Today is hubby Kolbar's birthday! Cheyenne is coming in from Columbus and several other friends are gathering up on Saturday for lunch, movie, and then home for cake and ice-cream. Tasty! Tomorrow Cheyenne and possibly Sniffles, will be unloading things out of more boxes to make this place more organized, which is something Kolbar has asked for. I don't blame him. Sadly, I still need help because I am not strong like bull. So, the enlistment of friends begins. Teacher will be coming one day next week to help me unload more boxes and put things together. AND yesterday I found some free cross-stitch patterns I am going to put to good use. A "welcome" plaque and also one of The Beatitudes! I am no where near as much into cross-stitch and embroidery as I once was, but now there is a need to decorate an entire house and I would really like to do some homemade/handmade things. Kolbar says he doesn't want the place looking "country", but we'll see. Surely after so many hours are put into cross-stitch projects and he puts them into frames for me, he won't be upset! Martha Stuart I am not, but I am discovering the more I do here in the house, the more I am like my Mommy, and this makes me warm inside, and happy.
When I was living on my own I never wanted to do anything like this super seriously. I always viewed the apartments as temporary places. At the old house, so much had gone down there as well as so much depression, it felt impossible for me to get anything looking good because there were so many structural problems (roof leaking, cold, drafty, floors collapsing in the bathroom, etc.)! Now I am in a place that I look at and feel very much as if I have arrived home. My home. Mine and Kolbar's home. Home.
It feels wonderful, and, at the same time, it is a little over-whelming. Not because there is (constantly) so much to do to keep it looking nice, but because it is home and the feelings I have are just wonderfully over-whelming in their magnitude. As Kim Woodburn would say on How Clean is Your House?, "I am gobsmacked!" And, it's true.
One thing I have noticed is that, once we found home, it felt like it immediately. There is a lot of work to do, but this is home. My Mommy used to say you make home out of wherever you are, but it was difficult for me to do that back then. If we have to move from this darling, lovely house I will endeavor to do just that, but I hope we never have to leave it unless Kolbar's work (or mine) takes us some place even better. Also, the depression that has plagued me for years has finally begun to lift. Permanently. Sure, there are bouts of sorrow and sadness, but they usually come, I have noticed, when the pain is really bad. Once I have moved through the pain the depression lifts. Some would call this "normal" I suspect. I hope it is, because I have many years left of pain, and I am still enjoying my life despite it all. God does work in mysterious ways.
It is amusing, really. I slept late to give my body some extra hours it needed of rest.
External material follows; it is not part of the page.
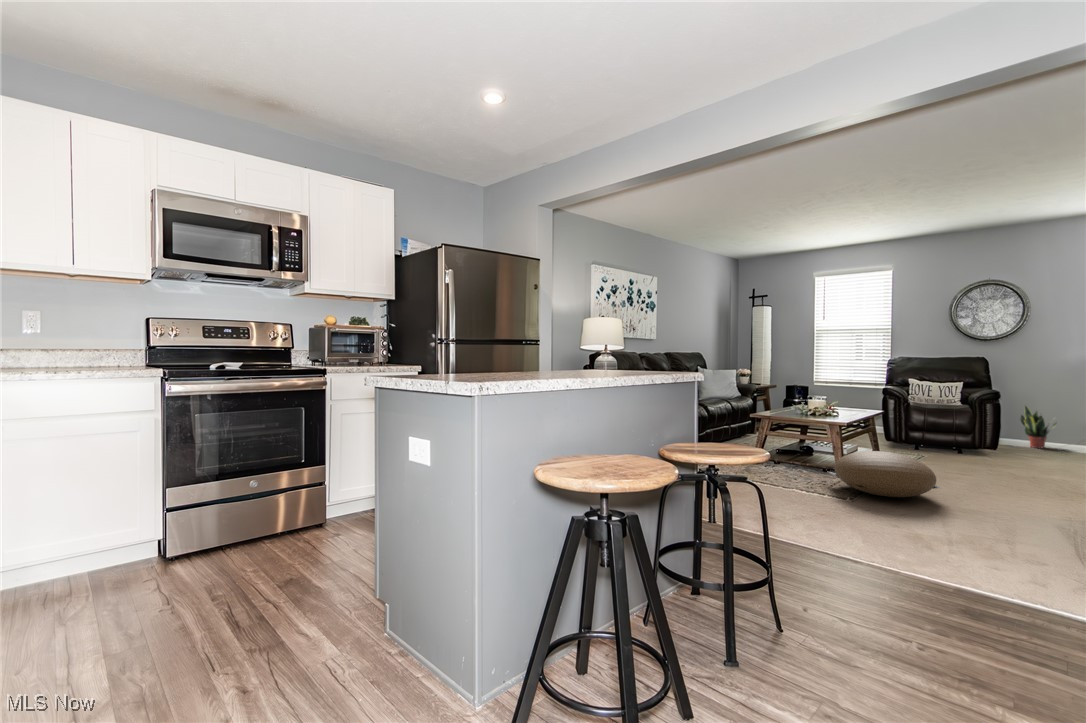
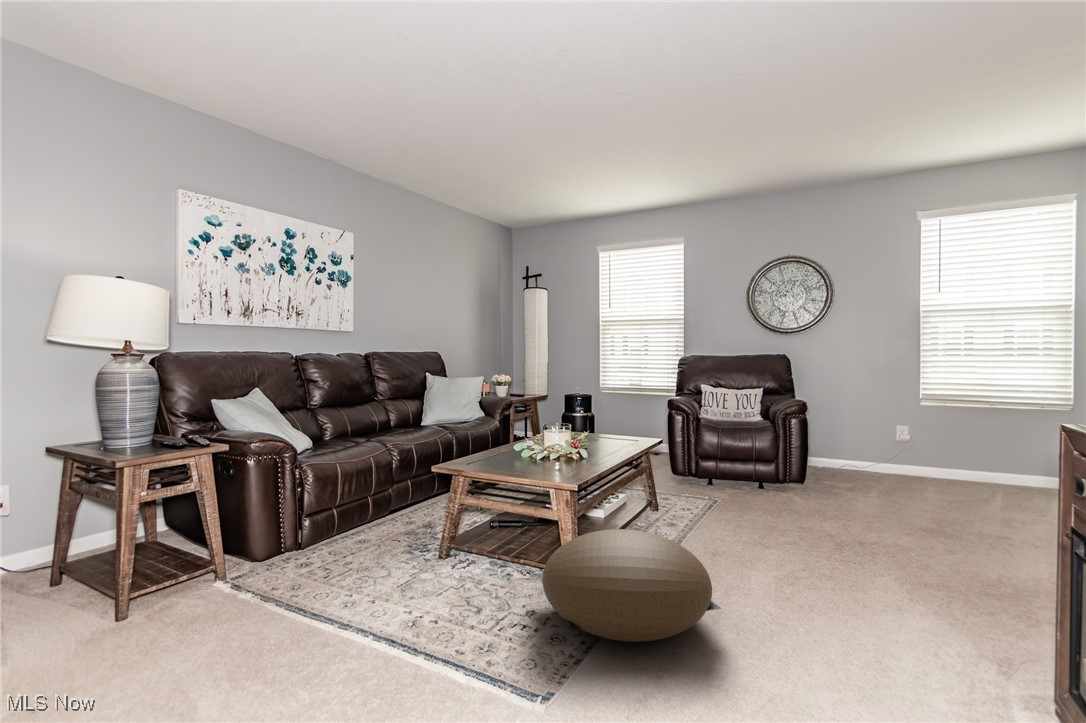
potted plant: present [1020,406,1057,448] -> none [827,417,867,473]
Then I lay back down to give my bum some rest (perhaps I'll explain this to you some day), and got back up to take a full regimen of meds for the pain-it is one of those sorts of days today-and now I type to give the meds time to work and to spam LJ with, perhaps, silly thoughts and understandings of this weird life I live.
This reminds me of something else my Mommy said to me once:I was very small and yet again in the hospital. This wasn't anything new to me. I was an old hand at hospitals and medical jargon by the age of six. I was playing with my doll in the hospital bed and my Mom was sitting beside me reading a magazine. I believe a 105* temp had broken the night before so I was still pretty weak; however, I knew that with the fever down, if it stayed down for two more days I would be able to go home. A nurse I had not seen before came into the room. There were three other beds in the room besides mine. I remember this because they were all empty, which made for an even longer stay when you didn't have other kids to talk to. The nurse looked at my chart and then at me, and then at the chart, and then at my Mom. My Mom shook her head in warning. The nurse sighed heavily and looked at me with pity and said, "When life gives you lemons make lemonade", and then left.
I had never heard that expression before and asked my Mommy what it meant. She said, "Some people don't use what God has given them so they go around like they're sucking on sour lemons. BUT if you take the sour lemons and add sugar to the juice you have a sweet drink that is perfect for summer. Do you understand?" I nodded as best I could. My Mommy was quiet for a couple of minutes it seemed, then came to stand beside my bed. She said, "Are you sure you understand, baby?"
"Of course I do! God gave me and you and Daddy lemonade instead of lemons."
"What?"
"Yeah, because we don't have the sour lemons, we have sweet lemonade because we need it like it more."
"That's right, baby. He did," she said, and then added, "don't worry about people like that, because they don't know, or want to know, how to make lemonade!" Isn't it strange how you can remember things sometimes.
The world tried to give me and Kolbar lemons with the old house, but God gave us sweet lemonade with this one!